CHARLESTON, S.C. -- The ever-increasing cost of America's war on terrorism threatens social programs for millions, U.S. Rep. Jim Clyburn, D-S.C., says.
"I'm concerned, big time," said Clyburn, the first black congressman elected in South Carolina since Reconstruction.
An analysis released by the Congressional Budget Office on Tuesday showed the nation is heading toward a record $480 billion deficit in 2004.
Clyburn said Monday the increasing cost of the war on terror threatens to erode the safety net of social programs for millions more Americans. He spoke outside a conference dealing with the impact of the war on social welfare policy.
Clyburn said he's worried that government policies are "squeezing out the middle class" while the rich gain.
A quarter-century ago, the richest 1 percent of Americans controlled less than 20 percent of the nation's wealth. Now they control more than 40 percent, he said.
Clyburn said he also is skeptical of President Bush's faith-based initiative which would allow churches to use federal dollars for social work.

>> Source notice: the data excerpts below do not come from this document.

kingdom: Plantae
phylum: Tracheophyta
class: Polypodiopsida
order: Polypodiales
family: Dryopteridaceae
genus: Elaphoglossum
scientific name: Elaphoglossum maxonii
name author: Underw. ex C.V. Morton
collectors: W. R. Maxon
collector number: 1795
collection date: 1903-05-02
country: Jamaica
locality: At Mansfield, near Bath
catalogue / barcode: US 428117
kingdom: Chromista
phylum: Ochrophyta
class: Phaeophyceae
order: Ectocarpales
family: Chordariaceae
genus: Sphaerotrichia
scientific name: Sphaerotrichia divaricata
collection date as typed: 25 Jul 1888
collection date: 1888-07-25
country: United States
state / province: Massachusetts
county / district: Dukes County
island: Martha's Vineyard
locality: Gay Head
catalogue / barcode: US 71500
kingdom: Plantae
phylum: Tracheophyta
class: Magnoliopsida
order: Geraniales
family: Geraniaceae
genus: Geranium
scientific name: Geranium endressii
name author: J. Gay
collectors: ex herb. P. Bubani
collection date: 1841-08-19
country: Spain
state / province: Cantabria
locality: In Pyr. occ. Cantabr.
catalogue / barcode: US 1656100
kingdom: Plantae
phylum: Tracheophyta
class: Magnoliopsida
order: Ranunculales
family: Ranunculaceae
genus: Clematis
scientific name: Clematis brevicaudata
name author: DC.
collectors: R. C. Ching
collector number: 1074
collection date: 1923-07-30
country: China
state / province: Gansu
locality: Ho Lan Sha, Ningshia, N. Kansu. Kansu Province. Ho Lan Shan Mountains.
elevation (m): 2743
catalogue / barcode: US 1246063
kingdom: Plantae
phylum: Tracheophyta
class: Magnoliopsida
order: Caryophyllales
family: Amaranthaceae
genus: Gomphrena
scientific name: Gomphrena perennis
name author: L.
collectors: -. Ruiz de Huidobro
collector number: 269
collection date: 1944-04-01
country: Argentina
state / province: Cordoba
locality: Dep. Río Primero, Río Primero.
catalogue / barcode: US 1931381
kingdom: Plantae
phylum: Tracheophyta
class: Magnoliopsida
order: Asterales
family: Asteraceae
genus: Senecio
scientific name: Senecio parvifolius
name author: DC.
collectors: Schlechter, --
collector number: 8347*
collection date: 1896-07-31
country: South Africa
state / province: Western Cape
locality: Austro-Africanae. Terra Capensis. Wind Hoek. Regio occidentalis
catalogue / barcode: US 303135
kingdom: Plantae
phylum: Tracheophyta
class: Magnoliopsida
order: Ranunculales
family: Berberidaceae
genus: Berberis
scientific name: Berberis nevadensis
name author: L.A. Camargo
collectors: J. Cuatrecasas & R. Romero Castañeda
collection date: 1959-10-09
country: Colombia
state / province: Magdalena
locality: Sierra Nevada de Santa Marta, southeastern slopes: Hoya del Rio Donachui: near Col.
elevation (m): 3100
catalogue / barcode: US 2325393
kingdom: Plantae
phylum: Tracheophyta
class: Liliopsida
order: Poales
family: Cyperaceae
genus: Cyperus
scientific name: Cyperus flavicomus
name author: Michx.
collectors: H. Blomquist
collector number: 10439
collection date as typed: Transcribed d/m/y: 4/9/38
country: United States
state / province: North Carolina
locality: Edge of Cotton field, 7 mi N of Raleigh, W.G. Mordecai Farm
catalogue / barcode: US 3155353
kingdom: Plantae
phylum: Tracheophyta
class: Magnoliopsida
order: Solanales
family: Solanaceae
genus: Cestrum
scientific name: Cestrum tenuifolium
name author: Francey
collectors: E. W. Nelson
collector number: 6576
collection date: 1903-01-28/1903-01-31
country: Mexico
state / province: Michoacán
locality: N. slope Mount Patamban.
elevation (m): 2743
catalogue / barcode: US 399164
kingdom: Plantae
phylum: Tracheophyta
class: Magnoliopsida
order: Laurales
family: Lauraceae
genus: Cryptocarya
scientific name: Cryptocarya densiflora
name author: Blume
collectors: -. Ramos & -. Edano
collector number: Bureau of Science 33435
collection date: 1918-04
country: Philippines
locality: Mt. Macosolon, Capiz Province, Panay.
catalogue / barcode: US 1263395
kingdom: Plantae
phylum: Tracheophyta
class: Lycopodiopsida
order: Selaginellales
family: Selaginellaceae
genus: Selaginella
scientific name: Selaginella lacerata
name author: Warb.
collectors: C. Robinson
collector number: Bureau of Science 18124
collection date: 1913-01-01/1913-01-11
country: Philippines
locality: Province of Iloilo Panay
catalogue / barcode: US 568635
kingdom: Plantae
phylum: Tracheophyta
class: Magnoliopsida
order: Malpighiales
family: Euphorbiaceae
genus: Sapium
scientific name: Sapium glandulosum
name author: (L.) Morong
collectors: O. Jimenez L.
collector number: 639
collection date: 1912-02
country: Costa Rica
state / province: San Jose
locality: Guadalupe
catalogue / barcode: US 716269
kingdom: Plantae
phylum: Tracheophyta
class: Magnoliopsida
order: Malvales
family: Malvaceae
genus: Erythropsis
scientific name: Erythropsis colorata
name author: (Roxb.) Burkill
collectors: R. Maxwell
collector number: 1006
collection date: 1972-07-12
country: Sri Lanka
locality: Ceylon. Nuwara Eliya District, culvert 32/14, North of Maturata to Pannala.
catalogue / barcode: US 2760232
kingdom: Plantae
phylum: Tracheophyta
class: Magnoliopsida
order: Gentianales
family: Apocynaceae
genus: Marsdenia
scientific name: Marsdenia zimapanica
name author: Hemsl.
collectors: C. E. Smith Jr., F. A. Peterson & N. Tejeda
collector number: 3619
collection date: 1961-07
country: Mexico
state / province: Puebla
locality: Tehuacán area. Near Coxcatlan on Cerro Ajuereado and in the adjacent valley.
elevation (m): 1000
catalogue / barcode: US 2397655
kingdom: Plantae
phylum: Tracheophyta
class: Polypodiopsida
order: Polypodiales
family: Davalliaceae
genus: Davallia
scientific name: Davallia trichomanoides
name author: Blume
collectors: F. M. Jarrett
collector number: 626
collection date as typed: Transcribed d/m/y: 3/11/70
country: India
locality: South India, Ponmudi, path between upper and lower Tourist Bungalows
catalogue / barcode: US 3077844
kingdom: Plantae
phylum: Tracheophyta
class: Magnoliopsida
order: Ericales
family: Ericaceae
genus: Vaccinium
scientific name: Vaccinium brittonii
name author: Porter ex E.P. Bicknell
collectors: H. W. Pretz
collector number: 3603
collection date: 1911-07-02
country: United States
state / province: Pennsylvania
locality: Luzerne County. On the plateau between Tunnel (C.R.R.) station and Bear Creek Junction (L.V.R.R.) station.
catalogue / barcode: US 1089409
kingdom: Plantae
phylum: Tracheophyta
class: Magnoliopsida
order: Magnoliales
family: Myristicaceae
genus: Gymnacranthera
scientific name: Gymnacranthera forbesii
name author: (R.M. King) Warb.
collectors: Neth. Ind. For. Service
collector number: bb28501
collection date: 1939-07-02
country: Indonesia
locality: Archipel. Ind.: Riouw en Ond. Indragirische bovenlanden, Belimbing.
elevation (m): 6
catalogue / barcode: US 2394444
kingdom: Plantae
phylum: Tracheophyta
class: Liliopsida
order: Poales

One recent grant went to the Old North Church in Boston, from where Paul Revere began his famous ride in 1775. Clyburn said the grant blurs the distinction between social work and worship.
"That, to me, is where you are going to have chaos," he said. "You are tumbling into an abyss here."
For years, the federal government has allocated about 7 percent of the national budget to social programs - programs other than Medicare and Social Security.
That should continue, said Leon Ginsberg, interim dean of the University of South Carolina's School of Social Work.
But he said Washington is likely to pass new requests for funding to the states, which in turn have been pushing off funding to local governments or the private sector.
About 160 social workers and educators attended Monday's conference which was sponsored by the university's School of Social Work.